Cowen slams Kenny as O'Dea survives motion

Taoiseach Brian Cowen tonight accused Fine Gael leader Enda Kenny of launching a no confidence motion in Willie O’Dea to prove he was up to being party chief.

Cowen slams Kenny as O'Dea survives motion

Taoiseach Brian Cowen tonight accused Fine Gael leader Enda Kenny of launching a no confidence motion in Willie O’Dea to prove he was up to being party chief.

In a scathing attack, Mr Cowen questioned the timing of the debate just a week after journalist George Lee’s dramatic exit from politics, suggesting it was a diversion.

Embattled Defence Minister Mr O’Dea, who faces allegations he perjured himself in a sworn statement, survived a Dáil vote by 80 votes to 69 following a heated debate between the Government and opposition.

The Taoiseach asked why the matter was not raised last month, while Mr O’Dea used his speech to poke fun at Mr Kenny.

“So why are we debating it this week?,” Mr Cowen said.

“Is it because of the traumas Deputy Kenny and his party endured last week?

“Is the leader of Fine Gael trying to divert attention from his crisis by foisting a drama on to somebody else?

“Is he tabling motions of no confidence because he is afraid that if he doesn’t another party will and the leader of Fine Gael will be seen as once again being behind the curve?”

Mr Cowen said the debate was a waste of valuable hours at a time when there were more pressing issues to be dealt with.

The Taoiseach said it “owes more to Deputy Kenny’s need to prove to his TDs that he is, in the words of Deputy Coveney, ’up to the job’ than it does to any real concern or reservation about the running and administration of the Department of Defence”.

Mr O’Dea was forced to make a statement to the Dáil on Tuesday night over allegations he perjured himself in a sworn statement.

The Limerick-based TD outlined why he denied in an affidavit that he told a local journalist a Sinn Fein councillor owned a property in the city used as a brothel.

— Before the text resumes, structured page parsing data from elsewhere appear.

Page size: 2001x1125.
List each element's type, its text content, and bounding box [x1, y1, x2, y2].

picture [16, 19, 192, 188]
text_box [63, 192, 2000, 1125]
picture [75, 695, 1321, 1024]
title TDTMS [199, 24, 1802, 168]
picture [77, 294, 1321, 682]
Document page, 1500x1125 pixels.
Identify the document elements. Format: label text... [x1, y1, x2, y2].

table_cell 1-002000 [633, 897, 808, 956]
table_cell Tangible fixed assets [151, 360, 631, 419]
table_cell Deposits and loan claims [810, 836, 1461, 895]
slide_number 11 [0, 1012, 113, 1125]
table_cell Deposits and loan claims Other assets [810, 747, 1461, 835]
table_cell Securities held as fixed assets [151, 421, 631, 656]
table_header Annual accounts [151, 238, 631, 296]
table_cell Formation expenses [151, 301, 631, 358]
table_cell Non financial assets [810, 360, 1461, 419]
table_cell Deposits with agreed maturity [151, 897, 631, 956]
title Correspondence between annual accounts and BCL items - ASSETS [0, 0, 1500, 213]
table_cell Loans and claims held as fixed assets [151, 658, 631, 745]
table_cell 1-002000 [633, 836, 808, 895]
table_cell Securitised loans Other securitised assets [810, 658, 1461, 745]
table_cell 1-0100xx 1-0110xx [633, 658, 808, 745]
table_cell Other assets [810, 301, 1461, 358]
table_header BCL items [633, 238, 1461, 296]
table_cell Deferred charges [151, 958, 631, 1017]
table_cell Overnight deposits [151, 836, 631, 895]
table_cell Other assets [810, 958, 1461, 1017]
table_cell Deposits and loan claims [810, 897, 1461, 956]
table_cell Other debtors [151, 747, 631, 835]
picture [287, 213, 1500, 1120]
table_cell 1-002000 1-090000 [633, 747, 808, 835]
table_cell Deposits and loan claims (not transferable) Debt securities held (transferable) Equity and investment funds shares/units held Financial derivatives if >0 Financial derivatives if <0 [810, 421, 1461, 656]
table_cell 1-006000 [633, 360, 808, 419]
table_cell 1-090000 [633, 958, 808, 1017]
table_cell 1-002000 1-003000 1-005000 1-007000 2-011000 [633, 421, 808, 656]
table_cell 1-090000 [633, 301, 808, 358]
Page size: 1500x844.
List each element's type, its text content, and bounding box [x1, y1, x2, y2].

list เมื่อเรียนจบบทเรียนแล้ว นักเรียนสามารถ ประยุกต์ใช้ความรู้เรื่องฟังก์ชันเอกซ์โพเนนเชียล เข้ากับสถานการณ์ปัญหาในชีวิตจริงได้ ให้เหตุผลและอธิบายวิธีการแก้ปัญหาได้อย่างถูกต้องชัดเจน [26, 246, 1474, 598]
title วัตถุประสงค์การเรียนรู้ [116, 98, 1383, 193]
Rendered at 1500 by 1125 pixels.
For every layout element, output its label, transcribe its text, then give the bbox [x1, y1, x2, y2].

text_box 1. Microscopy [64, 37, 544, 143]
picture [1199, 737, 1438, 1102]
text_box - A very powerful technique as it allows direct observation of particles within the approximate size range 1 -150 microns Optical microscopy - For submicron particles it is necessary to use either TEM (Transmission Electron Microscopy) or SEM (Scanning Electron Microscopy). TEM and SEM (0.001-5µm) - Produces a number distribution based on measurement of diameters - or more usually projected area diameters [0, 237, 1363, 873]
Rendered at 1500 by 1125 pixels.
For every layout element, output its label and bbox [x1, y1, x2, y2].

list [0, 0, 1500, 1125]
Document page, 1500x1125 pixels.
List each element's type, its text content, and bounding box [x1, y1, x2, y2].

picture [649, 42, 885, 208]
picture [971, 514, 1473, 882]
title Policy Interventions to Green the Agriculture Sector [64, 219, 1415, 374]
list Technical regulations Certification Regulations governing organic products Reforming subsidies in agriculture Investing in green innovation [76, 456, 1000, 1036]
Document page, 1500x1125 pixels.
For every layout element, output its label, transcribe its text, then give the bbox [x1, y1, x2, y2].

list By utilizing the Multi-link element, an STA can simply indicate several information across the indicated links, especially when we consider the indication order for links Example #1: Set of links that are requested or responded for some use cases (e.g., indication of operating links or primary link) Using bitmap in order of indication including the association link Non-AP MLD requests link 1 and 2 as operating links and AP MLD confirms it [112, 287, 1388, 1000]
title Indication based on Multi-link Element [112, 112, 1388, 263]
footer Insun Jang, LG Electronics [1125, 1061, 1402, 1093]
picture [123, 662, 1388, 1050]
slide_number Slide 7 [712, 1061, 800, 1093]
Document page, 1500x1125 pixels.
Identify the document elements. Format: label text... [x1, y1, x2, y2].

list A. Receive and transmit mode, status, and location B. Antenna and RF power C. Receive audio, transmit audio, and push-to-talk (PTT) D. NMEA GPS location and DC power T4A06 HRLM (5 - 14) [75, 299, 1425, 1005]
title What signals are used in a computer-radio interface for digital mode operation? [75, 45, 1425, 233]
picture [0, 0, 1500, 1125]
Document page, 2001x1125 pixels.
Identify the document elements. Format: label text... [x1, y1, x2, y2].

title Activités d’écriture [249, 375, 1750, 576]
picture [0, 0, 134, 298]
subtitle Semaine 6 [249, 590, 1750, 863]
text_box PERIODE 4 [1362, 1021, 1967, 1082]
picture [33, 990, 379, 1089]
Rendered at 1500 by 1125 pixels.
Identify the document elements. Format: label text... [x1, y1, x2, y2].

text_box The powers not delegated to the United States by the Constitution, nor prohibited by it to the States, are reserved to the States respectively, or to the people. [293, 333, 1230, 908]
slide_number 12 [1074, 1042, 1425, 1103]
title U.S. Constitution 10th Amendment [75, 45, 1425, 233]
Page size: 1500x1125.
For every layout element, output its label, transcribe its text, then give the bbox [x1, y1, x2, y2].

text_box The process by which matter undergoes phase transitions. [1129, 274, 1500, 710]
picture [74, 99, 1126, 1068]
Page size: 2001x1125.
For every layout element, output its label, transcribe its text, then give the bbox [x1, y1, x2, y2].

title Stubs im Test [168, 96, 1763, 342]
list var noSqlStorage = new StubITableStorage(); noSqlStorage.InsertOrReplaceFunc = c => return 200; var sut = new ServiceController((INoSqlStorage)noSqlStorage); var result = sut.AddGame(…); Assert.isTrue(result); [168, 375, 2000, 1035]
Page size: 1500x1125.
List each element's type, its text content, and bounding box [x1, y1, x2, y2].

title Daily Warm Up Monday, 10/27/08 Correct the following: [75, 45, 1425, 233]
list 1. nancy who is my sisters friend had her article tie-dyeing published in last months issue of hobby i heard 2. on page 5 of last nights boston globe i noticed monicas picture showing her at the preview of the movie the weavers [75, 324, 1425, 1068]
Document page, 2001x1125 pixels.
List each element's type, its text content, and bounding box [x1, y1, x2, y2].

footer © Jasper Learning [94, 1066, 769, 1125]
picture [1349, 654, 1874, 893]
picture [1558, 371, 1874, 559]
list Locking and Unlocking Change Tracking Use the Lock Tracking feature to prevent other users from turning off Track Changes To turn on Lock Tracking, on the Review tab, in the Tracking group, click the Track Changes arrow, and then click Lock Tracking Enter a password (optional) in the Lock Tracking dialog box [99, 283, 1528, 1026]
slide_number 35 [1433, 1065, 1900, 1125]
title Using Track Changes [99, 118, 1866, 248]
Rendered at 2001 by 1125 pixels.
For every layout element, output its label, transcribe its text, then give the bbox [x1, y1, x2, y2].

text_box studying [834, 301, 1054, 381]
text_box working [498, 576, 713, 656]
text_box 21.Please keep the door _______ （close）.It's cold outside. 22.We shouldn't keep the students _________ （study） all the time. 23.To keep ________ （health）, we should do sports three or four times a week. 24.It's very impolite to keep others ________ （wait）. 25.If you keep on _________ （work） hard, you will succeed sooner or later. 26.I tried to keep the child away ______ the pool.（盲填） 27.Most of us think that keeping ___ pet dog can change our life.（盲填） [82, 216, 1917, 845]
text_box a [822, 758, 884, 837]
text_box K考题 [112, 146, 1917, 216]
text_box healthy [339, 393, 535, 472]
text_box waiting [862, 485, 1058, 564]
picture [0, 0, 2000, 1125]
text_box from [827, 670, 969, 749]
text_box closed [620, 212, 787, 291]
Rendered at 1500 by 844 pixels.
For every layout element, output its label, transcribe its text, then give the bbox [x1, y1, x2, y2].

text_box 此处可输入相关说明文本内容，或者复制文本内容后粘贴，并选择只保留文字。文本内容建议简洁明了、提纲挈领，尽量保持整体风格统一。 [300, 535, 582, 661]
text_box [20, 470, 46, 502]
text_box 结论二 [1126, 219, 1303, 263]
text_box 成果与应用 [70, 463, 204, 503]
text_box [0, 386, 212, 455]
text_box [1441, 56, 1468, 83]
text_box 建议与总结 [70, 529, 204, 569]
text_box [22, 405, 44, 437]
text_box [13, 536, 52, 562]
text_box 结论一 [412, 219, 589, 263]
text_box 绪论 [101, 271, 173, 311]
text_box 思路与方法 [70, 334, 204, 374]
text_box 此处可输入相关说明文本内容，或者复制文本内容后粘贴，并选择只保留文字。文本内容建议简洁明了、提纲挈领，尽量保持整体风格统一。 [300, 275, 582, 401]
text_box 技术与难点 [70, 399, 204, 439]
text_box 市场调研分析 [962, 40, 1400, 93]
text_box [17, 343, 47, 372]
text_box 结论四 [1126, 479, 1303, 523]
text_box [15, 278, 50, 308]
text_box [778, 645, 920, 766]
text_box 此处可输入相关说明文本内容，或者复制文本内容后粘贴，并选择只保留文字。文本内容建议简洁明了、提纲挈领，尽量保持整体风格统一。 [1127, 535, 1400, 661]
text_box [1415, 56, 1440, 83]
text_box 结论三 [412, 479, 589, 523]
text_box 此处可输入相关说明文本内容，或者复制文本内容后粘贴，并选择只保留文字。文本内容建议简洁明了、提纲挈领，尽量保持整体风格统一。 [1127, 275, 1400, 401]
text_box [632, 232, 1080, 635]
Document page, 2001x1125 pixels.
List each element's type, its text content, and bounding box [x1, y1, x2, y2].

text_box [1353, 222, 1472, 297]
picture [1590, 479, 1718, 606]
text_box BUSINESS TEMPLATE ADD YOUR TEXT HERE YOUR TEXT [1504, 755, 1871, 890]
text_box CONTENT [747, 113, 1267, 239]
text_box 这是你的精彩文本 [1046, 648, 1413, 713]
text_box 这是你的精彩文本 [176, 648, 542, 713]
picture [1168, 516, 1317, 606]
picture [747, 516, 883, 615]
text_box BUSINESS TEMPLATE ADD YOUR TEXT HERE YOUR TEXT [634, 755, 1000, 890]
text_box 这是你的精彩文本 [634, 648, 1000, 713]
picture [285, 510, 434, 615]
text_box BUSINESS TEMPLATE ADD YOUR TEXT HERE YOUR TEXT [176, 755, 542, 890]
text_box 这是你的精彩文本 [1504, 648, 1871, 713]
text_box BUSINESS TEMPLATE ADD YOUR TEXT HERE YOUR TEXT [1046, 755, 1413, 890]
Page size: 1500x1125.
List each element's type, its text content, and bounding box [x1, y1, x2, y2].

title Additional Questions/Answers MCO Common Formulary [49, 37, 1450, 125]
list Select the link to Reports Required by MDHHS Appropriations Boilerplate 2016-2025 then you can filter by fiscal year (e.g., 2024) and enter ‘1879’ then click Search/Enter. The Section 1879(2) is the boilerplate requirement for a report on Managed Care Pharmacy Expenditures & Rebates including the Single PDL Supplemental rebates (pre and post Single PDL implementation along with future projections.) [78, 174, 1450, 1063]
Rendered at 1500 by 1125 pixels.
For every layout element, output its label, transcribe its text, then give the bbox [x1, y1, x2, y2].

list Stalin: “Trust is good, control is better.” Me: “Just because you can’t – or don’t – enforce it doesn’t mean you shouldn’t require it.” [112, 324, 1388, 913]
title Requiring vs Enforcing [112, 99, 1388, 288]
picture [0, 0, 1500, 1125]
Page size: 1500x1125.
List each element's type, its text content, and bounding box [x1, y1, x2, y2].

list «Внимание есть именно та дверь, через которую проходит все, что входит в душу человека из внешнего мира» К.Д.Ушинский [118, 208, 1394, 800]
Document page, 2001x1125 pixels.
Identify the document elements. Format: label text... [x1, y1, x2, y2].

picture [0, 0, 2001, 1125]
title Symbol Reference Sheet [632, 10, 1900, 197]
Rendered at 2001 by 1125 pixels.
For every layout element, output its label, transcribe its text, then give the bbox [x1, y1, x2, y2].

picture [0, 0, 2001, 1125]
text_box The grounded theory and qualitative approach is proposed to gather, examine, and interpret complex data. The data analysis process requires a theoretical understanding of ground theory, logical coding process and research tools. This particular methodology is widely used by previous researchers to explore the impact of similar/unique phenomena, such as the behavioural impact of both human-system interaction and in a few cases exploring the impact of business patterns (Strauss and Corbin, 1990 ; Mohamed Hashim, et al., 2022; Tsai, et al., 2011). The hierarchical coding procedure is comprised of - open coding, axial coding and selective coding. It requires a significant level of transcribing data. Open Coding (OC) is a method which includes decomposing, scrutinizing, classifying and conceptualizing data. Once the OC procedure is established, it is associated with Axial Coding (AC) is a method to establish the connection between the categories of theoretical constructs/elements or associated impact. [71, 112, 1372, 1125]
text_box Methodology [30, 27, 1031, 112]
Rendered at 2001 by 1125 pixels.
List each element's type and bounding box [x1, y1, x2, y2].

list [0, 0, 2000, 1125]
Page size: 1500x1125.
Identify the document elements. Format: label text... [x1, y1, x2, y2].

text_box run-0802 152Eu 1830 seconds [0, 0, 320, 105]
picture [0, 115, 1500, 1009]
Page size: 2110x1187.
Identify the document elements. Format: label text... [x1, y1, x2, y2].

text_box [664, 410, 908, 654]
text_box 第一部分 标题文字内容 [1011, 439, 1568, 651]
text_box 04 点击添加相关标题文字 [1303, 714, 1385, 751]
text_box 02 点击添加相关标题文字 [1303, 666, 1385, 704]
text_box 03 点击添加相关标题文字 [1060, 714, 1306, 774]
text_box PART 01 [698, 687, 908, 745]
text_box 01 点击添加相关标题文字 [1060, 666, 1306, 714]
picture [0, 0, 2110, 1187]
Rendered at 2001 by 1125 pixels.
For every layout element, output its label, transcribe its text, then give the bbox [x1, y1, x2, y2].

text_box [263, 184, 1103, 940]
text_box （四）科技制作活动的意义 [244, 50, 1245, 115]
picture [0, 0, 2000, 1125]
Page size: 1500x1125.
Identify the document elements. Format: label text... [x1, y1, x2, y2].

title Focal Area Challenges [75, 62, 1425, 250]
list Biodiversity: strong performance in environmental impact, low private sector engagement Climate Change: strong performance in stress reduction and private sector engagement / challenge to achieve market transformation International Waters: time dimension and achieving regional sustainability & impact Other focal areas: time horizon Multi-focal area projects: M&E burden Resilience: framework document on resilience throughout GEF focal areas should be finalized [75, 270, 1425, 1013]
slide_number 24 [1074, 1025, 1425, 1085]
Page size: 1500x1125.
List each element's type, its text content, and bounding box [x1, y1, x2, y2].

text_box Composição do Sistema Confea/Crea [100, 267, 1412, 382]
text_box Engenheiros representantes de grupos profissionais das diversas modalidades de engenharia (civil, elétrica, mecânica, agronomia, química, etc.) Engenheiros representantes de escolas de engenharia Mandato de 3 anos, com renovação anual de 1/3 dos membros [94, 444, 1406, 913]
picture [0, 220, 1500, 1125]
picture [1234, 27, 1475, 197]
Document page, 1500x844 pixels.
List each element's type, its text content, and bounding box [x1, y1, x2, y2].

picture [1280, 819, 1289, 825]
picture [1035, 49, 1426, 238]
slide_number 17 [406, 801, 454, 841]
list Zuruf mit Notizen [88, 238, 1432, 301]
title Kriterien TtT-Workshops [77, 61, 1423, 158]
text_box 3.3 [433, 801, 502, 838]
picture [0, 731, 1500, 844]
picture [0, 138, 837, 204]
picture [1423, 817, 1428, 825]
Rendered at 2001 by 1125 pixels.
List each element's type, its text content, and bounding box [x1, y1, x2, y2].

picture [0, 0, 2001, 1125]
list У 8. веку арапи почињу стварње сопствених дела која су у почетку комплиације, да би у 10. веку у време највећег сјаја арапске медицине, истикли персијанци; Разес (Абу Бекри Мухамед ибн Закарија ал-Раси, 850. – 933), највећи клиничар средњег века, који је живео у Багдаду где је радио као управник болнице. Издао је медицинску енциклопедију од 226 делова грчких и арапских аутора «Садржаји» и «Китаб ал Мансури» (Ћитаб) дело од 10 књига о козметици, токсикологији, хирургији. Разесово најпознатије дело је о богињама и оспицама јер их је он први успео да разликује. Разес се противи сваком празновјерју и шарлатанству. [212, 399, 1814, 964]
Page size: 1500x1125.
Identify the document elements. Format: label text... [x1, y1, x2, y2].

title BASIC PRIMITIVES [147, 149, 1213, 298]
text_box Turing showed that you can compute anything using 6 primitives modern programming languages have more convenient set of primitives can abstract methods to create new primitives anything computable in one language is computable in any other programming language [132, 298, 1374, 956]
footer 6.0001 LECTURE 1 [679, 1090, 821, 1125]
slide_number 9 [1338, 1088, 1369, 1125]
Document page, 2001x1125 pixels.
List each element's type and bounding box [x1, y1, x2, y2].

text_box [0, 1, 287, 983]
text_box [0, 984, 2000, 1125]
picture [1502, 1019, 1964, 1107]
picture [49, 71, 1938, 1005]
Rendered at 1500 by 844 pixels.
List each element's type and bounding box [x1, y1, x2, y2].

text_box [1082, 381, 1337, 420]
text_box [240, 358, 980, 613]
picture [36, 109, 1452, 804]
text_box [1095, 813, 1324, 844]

Mr O’Dea said his recollection of what he said in the interview was mistaken, and that he corrected the error when he realised it.

Mr Cowen said he supported his minister and that the controversy had no bearing on his responsibilities in Government.

He also said perjury did not apply and it was despicable to suggest it did.

Mr O’Dea poked fun at Mr Kenny and said the no confidence motion had nothing to do with what he had said regarding the Limerick councillor.

“Rather it has to do with Enda Kenny’s recent declaration to his parliamentary party in the aftermath of the George Lee debacle that ’what I’m going to do now is be myself’.

“All I can say is whoever advised Deputy Kenny to be himself couldn’t have given him worse advice.”

Earlier, Mr Kenny said it beggars belief that anybody could say that a man owns a brothel and then forget it.

He also said Minister O’Dea could not say his actions had no bearing on his Government work.

“You broke it (the law), as deputy, and as minister. You say it’s an honest mistake.

“There is no division between the person I see there as a deputy, as a citizen, as a minister,” Mr Kenny said.

“You are the Holy Trinity in one. You know you’re wrong here.”

Earlier Eamon Ryan gave a chronological account of the events surrounding the controversy and then said the Dail should be debating the issue of the need to create jobs.

But Labour leader Eamon Gilmore later hit out at the Communications Minister and questioned whether there would be anything the Greens would not do to stay in office.